Part of the reason I became a teacher is because of that experience here, and working with teachers who said, “We don’t really know what’s going to happen to your voice on a day-to-day level, but we’re here and we’re going to support you.” Now, I work with students who are going through that process, and everyone is different. There are some similarities to when cisgender guys go through puberty, and some differences too — everybody’s voice drops. You even have to re-learn how to match pitch. 

Why is it important to create safe and accessible spaces for voice lessons in queer communities?

The thing that I hear over and over from folks taking my classes is that it is so meaningful to be in a space where they don’t have to be worried people are going to misgender them or that they’re going to be perceived in a way that is incorrect, or that they have to hide an aspect of themselves. 

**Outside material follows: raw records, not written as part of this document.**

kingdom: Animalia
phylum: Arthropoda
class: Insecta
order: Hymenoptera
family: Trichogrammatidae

I think it creates a lot of space to play with gender in songs. There was a guy who took my recent class, a transgender man who sang a Taylor Swift song and used she pronouns to refer to himself in the song because that’s what was in the original song. It was amazing and very sassy. In the end, he said, “That was really meaningful because up to a couple years ago I wouldn’t have been comfortable expressing any degree of femininity. I needed people to see me correctly.” But because he was in a space where we would all know he was still a man, even if he sang something written from a woman’s perspective, it kind of creates this space of gender freedom that we don’t necessarily have in most progressive places in this world right now. I think that’s huge because we need places where we can express ourselves fully. 

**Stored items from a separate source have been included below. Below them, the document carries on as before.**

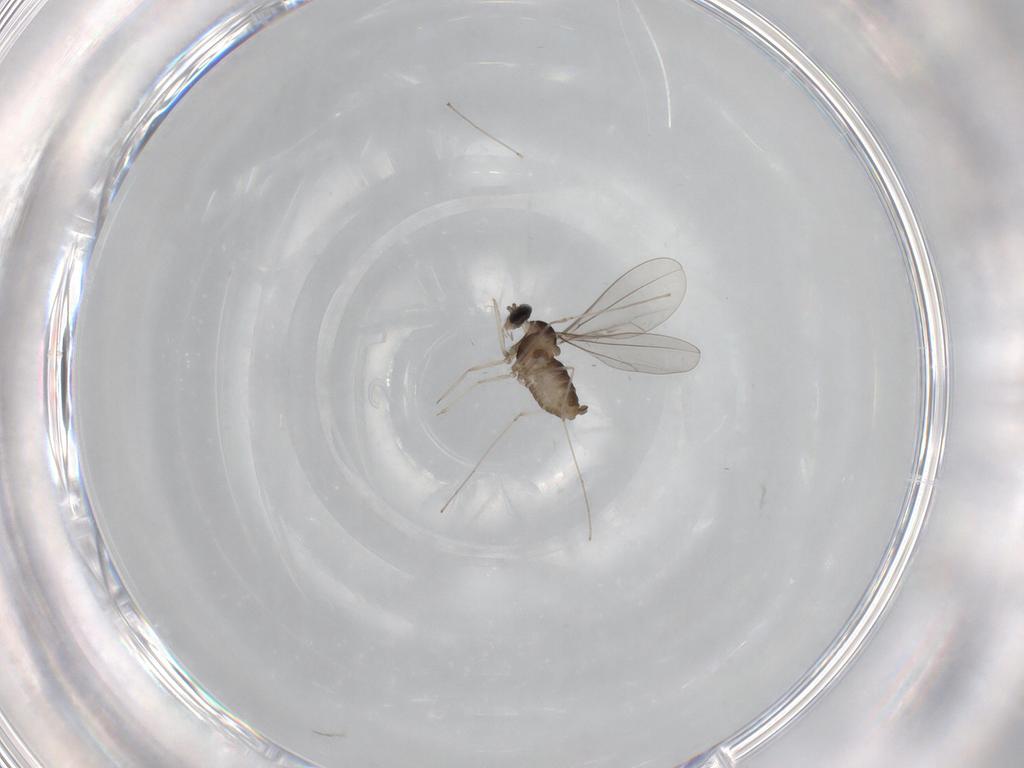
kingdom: Animalia
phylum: Arthropoda
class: Insecta
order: Diptera
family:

How can straight and cisgender songwriters create a more accessible community for queer songwriters such as yourself?

The thing is often that trans and queer songwriters don’t necessarily have the same platform and access to people already in the industry. That’s the way that privilege operates — if it’s white, straight, cisgender men who make up the majority of the music industry, people who look like them are automatically going to be seen by those in the industry. Be conscious of that dynamic, and if you’re in a community with queer and transgender songwriters, invite them to play shows with you. Listen to their music. Buy their music. Cover their songs. And also think about your own relationship to gender and sexuality. All of our relationships to gender and sexuality are complex — it’s not only queer and transgender people. 

Writing songs about what it means to be a straight or cisgender man and actually interrogating that can be really powerful. We’re going to make mistakes in that process, but part of how we learn is being open to feedback. I think folks who aren’t from the community have a platform to talk about that kind of stuff in a way that might be heard by different people. 

What message do you want to promote as a queer country artist, educator, and activist? 

I think a big message for me that is important to communicate is that we’re all in this together. If we’re going to build a world where everybody truly has what they need and can experience true freedom, then we have to be in alliance with each other across difference. The political right is organized across difference. We have evangelicals, conservative business owners, anti-abortion diehards, wealthy people who just want to hold onto their money no matter what. I think for those of us on the left, the task is to build connection in the broadest way possible because I believe there are more of us. When we stand together, we really are powerful. But so often in social justice movements and broader progressive spaces, there’s a lot of critique and criticism of each other. I hope that my music can be something that can bring people together across lots of different communities and also remind us that we have power when we take collective action. That’s the secret message behind my music.